- PROBLEM
The lines to be copied are those below that contain "begin".

------ MATERIAL FOR THIS TASK ------

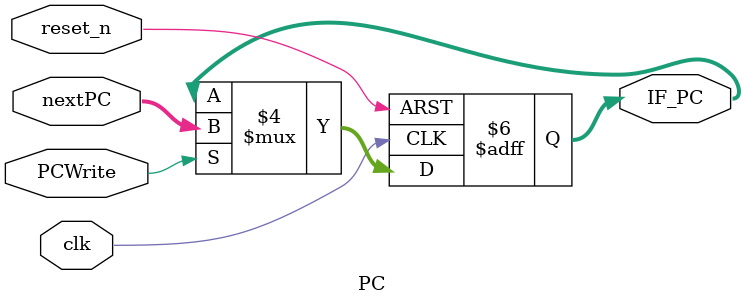
<source format=v>
`timescale 1ns / 1ps


module PC(
    input clk,
    input reset_n,
    input PCWrite,
    input [19:0] nextPC,
    output reg [19:0] IF_PC
    );
    
    always @ (posedge clk or negedge reset_n) begin
        if (!reset_n) begin
            IF_PC <= 0;
        end
        else begin
        	if (PCWrite) begin
            	IF_PC <= nextPC;
            end
            else begin
            	IF_PC <= IF_PC;
            end
        end
    end
    
endmodule


</source>
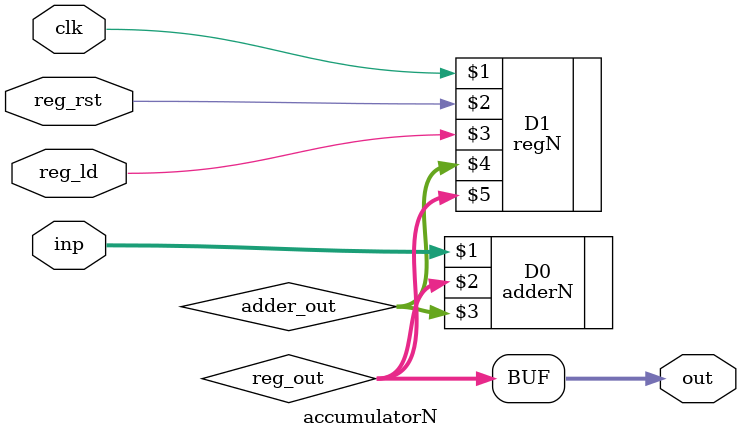
<source format=v>
`timescale 1ns / 1ps
module accumulatorN #(parameter N = 18)(clk,
    inp, reg_rst, reg_ld, out);
    input [N-1 : 0] inp;
    input clk, reg_rst, reg_ld;
    output [N-1 : 0] out;

    wire [N-1 : 0] reg_out, adder_out;

    adderN #(N) D0 (inp, reg_out, adder_out);
    regN  #(N) D1 (clk, reg_rst, reg_ld,
        adder_out, reg_out);

    assign out = reg_out ;
endmodule

</source>
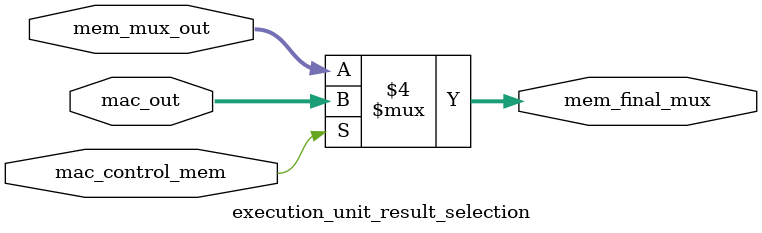
<source format=v>
`timescale 1ps / 1ps


module execution_unit_result_selection(input [31:0]mem_mux_out,input [31:0]mac_out,input mac_control_mem,output reg[31:0]mem_final_mux);

always@(*)
begin
if ( mac_control_mem==1)
begin
mem_final_mux=mac_out;
end
else 
mem_final_mux=mem_mux_out;


end
endmodule

</source>
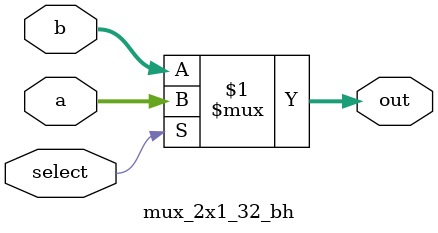
<source format=v>
module mux_2x1_32_bh (out, a, b, select); // multiplexer, 32 bits
    input [31:0] a, b; // inputs, 32 bits
    input select; // input, 1 bit
    output [31:0] out; // output, 32 bits
    assign out = select ? a : b; // if (select==1) out=a; else out=b;
endmodule

</source>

------

- SOLVED EXERCISE
    always @ (posedge clk or negedge reset_n) begin
        if (!reset_n) begin
        else begin
        	if (PCWrite) begin
            else begin
begin
begin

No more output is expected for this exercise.